Admit it...given a choice, we'd all be rooting for the poor South Dakota cougar that got killed b a Connecticut SUV last week. The cat walked 1500 miles only to get whacked by a truck. Better than choking to death on a liberal, I guess. Here's an interesting column in the NYT by David Baron, a Boulderite who wrote the great book, THE BEAST IN THE GARDEN, about our "domestic" wildlife out here in the West:
Still, living with big cats takes some adjustment. As a former New Englander who now lives among Colorado cougars, I no longer hike alone. When I walk my dog in the early morning, I watch the bushes. I have educated myself on what to do if I encounter a cougar. Yell. Throw rocks.

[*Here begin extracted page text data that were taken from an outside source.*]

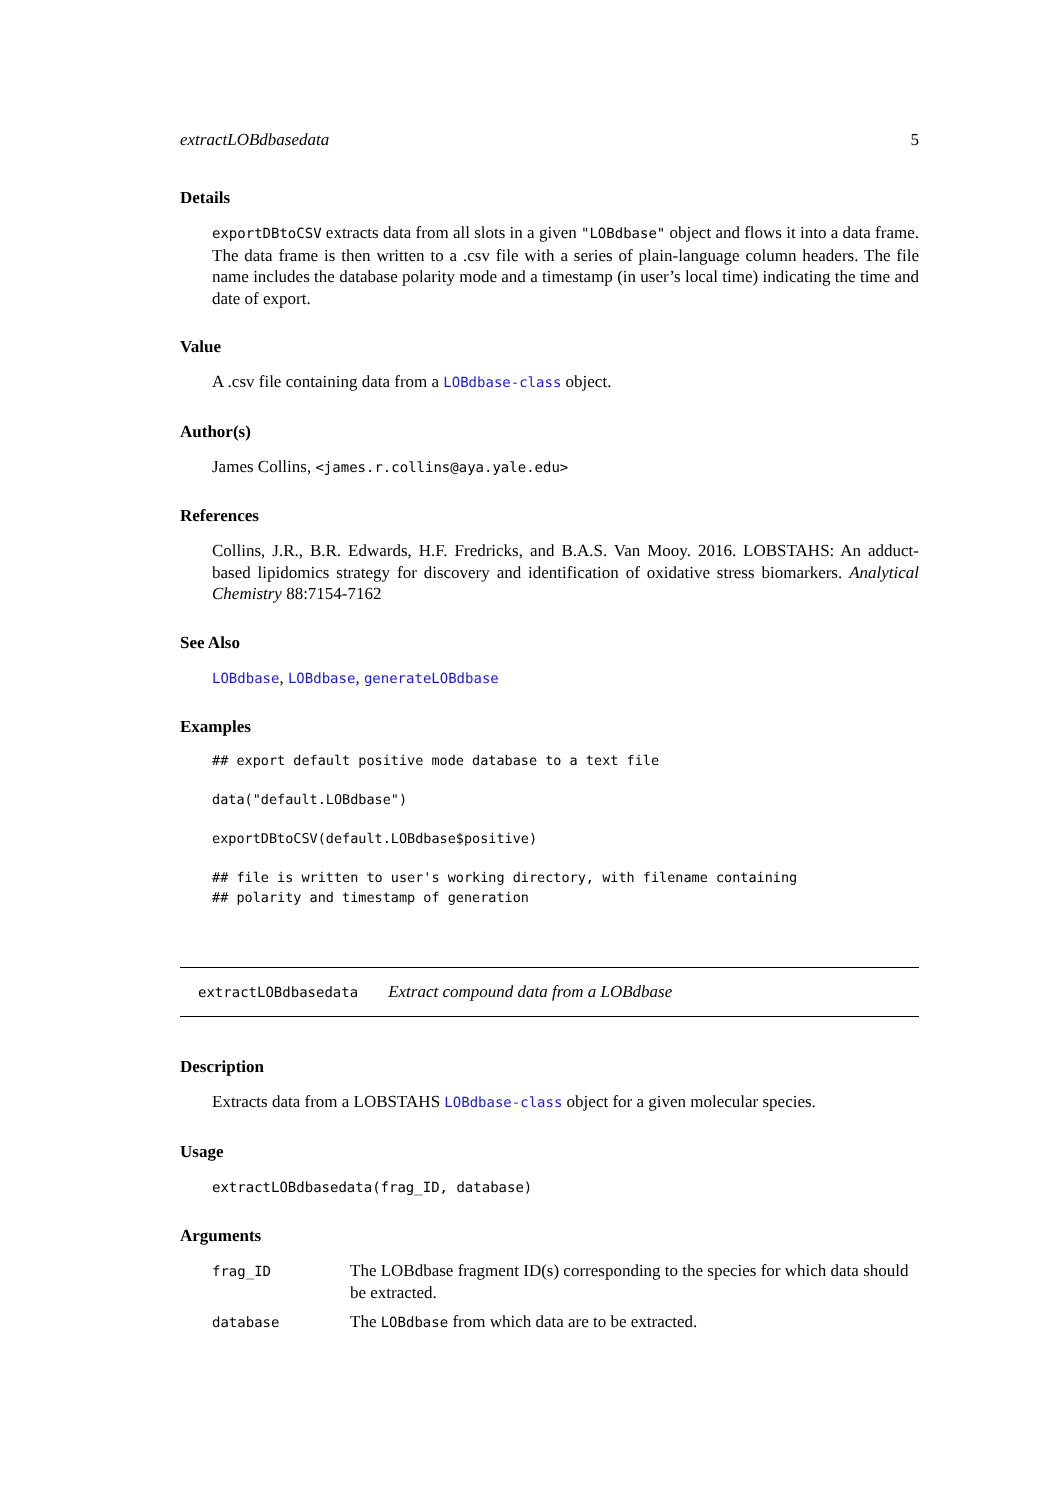extractLOBdbasedata 5
Details
exportDBtoCSV extracts data from all slots in a given "LOBdbase" object and flows it into a data frame. The data frame is then written to a .csv file with a series of plain-language column headers. The file name includes the database polarity mode and a timestamp (in user’s local time) indicating the time and date of export.
Value
A .csv file containing data from a LOBdbase-class object.
Author(s)
James Collins, <james.r.collins@aya.yale.edu>
References
Collins, J.R., B.R. Edwards, H.F. Fredricks, and B.A.S. Van Mooy. 2016. LOBSTAHS: An adduct-based lipidomics strategy for discovery and identification of oxidative stress biomarkers. Analytical Chemistry 88:7154-7162
See Also
LOBdbase, LOBdbase, generateLOBdbase
Examples
## export default positive mode database to a text file

data("default.LOBdbase")

exportDBtoCSV(default.LOBdbase$positive)

## file is written to user's working directory, with filename containing
## polarity and timestamp of generation
extractLOBdbasedata Extract compound data from a LOBdbase
Description
Extracts data from a LOBSTAHS LOBdbase-class object for a given molecular species.
Usage
extractLOBdbasedata(frag_ID, database)
Arguments
| frag_ID | The LOBdbase fragment ID(s) corresponding to the species for which data should be extracted. |
| database | The LOBdbase from which data are to be extracted. |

Fight back.
Yet in a decade of living here, I have not seen a cougar in the wild. The cats are masters at hiding and generally leave people alone, which means the biggest adjustment to living with cougars is psychological. It is knowing that a creature far more powerful than you could be crouched behind the trash can, around the next tree, under the porch.
Thanks to the South Dakota cat and its incredible journey, residents of the Eastern United States can now experience the fear and thrill that come with living below the top of the food chain. America has grown a bit less tame.
The Secret Hidden Bunker is a ways away from suburban Boulder, both in distance and wildness. The cats are part of the way of life up here. Like Baron, I've never seen one. My favorite stry is from a couple of years ago when I mentioned to my Sweetie to be extra special careful walking Alf the Wonder Beagle because a big cat was in the neighborhood. There were tracks all over the place, including up and down the driveway. Sweetie was skeptical at best, but around midnight that night the cat screamed. If you've never heard a cougar scream, it is a grab a bone and climb a tree primeval experience. My Sweetie sat straight up in bed and said, Oh my God WHAT IS THAT?" I said that would be the top of the food chain. "The top of the food chain is in there front yard!"
I agree with the "Yell. Throw rocks. Fight back" theory of lion protection, My rocks, however, are relatively small and go really really fast.